* About this task *
Find the line containing "Q22-How could economic" in the data below, then output that line and each one after it exactly, with nothing else.

Page-level text extractions
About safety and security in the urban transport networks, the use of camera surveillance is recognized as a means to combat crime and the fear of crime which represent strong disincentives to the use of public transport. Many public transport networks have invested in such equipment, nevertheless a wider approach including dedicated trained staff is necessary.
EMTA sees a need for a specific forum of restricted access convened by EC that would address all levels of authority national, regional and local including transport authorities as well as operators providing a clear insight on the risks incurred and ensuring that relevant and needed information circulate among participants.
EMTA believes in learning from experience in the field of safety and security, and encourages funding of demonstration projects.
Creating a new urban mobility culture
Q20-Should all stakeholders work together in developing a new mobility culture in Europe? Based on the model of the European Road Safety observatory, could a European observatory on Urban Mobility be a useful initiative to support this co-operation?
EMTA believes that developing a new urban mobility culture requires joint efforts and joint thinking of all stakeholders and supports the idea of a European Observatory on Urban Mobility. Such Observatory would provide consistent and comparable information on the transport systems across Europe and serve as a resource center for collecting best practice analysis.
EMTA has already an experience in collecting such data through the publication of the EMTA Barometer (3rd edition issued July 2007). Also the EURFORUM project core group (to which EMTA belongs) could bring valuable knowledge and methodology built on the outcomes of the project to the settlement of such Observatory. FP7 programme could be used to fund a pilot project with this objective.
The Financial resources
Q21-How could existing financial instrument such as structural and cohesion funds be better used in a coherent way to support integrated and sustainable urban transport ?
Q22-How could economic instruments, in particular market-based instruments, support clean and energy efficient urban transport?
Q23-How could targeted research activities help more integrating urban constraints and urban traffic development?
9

* Exercise answer *
Q22-How could economic instruments, in particular market-based instruments, support clean and energy efficient urban transport?
Q23-How could targeted research activities help more integrating urban constraints and urban traffic development?
9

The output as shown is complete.